Bart De Wever appelle à combattre l’antisémitisme «avec une détermination sans faille»
«En ce premier jour de Hanouka, nous pleurons les victimes de l’horrible attentat perpétré à Sydney», affirme Bart De Wever sur les réseaux sociaux. «Nos pensées accompagnent les familles (des victimes) et la communauté juive. L’antisémitisme n’a pas sa place dans nos sociétés et nous devons le combattre avec une détermination sans faille. À jamais», a-t-il ajouté.
Le président ukrainien Volodymyr Zelensky a exprimé sur X la «solidarité» de son pays «face à la brutale attaque terroriste (…) qui visait la communauté juive au début de Hanouka».
La France «partage la douleur du peuple australien et continuera de lutter sans faiblesse contre la haine antisémite qui nous meurtrit tous, partout où elle frappe», a écrit le président français Emmanuel Macron.

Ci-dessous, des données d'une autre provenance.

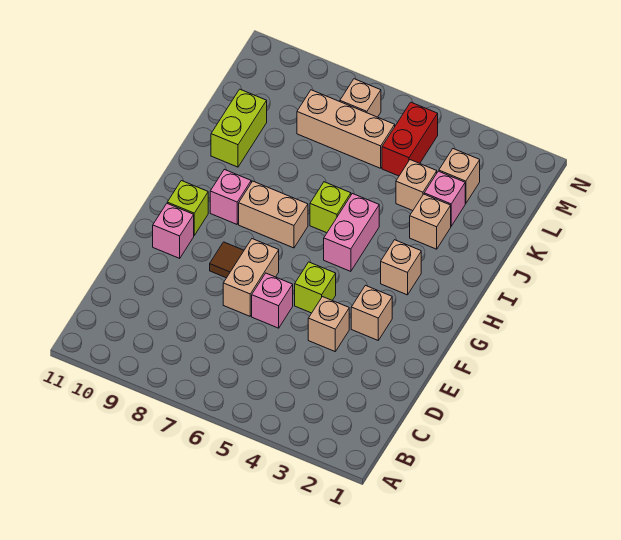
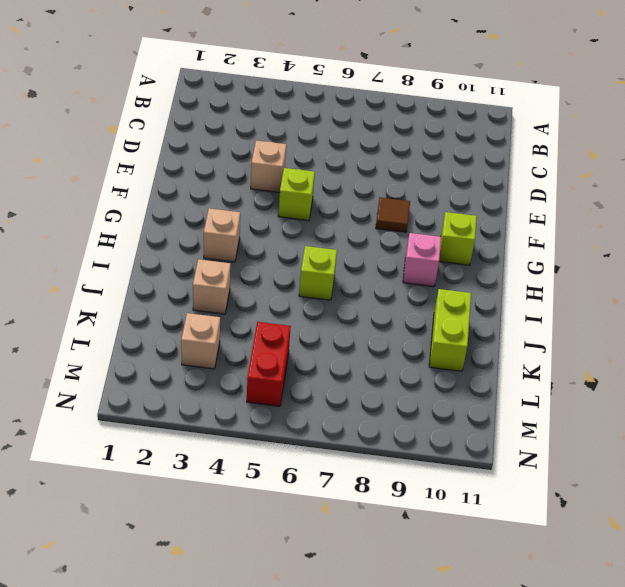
none -> pink 1x1 brick [252,273,293,328]
none -> tan 1x2 brick [223,239,279,316]
none -> tan 1x1 brick [351,286,392,340]

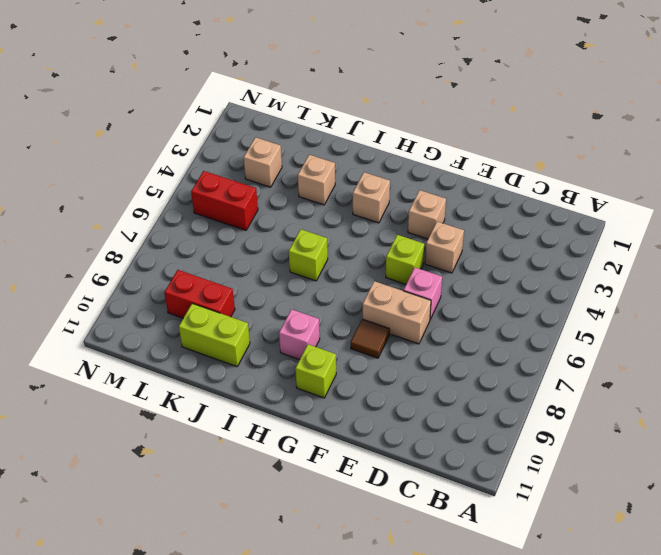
red 1x2 brick [164,270,235,318] -> none
none -> pink 1x1 brick [153,204,194,258]
none -> pink 1x2 brick [324,194,379,271]
none -> tan 1x2 brick [239,181,308,248]

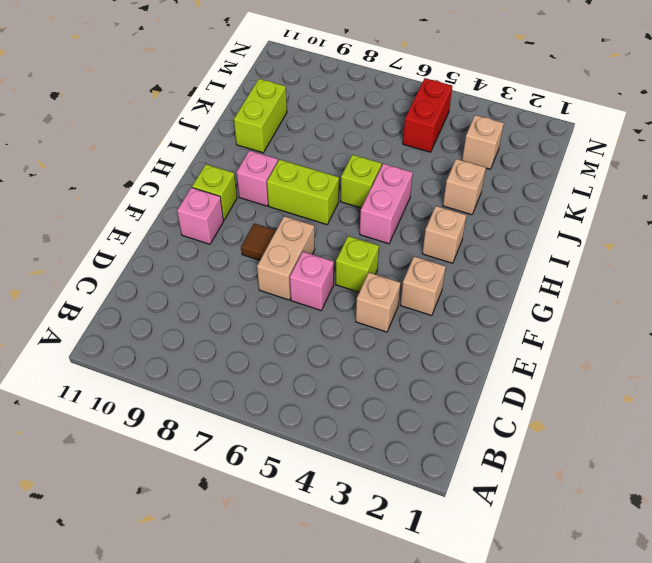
lime 1x2 brick [267,159,339,225] -> tan 1x2 brick [239,181,308,248]
none -> pink 1x1 brick [424,171,465,226]
none -> tan 1x1 brick [396,160,437,211]
none -> tan 1x3 brick [297,90,395,168]

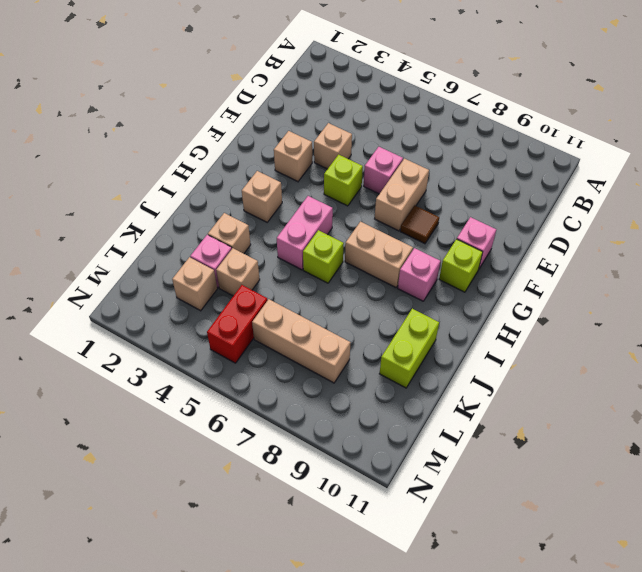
none -> tan 1x1 brick [340,79,381,117]

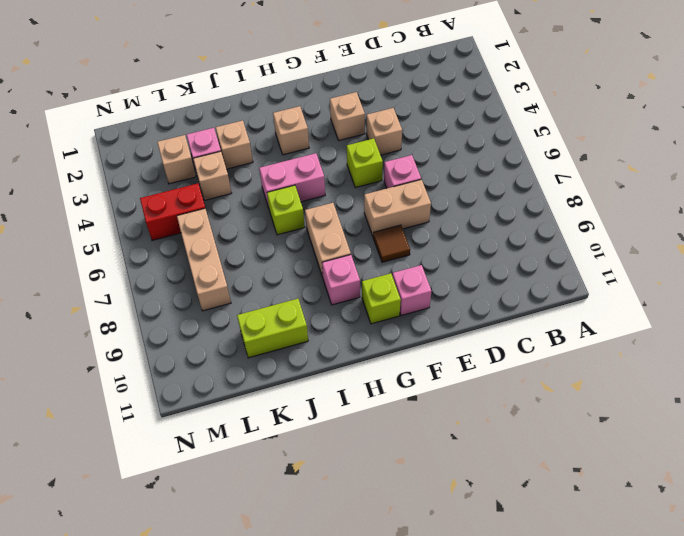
none -> tan 1x1 brick [340,79,381,117]

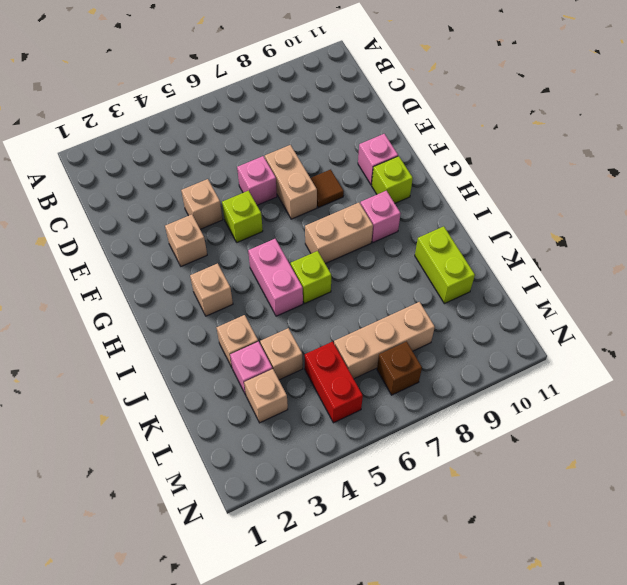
brown 1x1 brick [377,342,422,395] -> tan 1x1 brick [340,79,381,117]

Le Premier ministre britannique Keir Starmer a qualifié l’attaque de «répugnante», ajoutant que «le Royaume-Uni sera toujours aux côtés de l’Australie et de la communauté juive».
«L’Europe est aux côtés de l’Australie et des communautés juives partout. Nous sommes unis contre la violence, l’antisémitisme et la haine», a écrit la présidente de la Commission européenne Ursula von der Leyen.
«Je suis horrifié et je condamne l’attaque odieuse perpétrée aujourd’hui contre des familles juives réunies à Sydney pour célébrer Hanouka, a écrit le secrétaire général des Nations unies, António Guterres. Mes pensées vont à la communauté juive du monde entier en ce premier jour de Hanouka, une fête qui célèbre le miracle de la paix et de la lumière triomphant des ténèbres.»
Les drapeaux vont être mis en berne en signe de deuil national.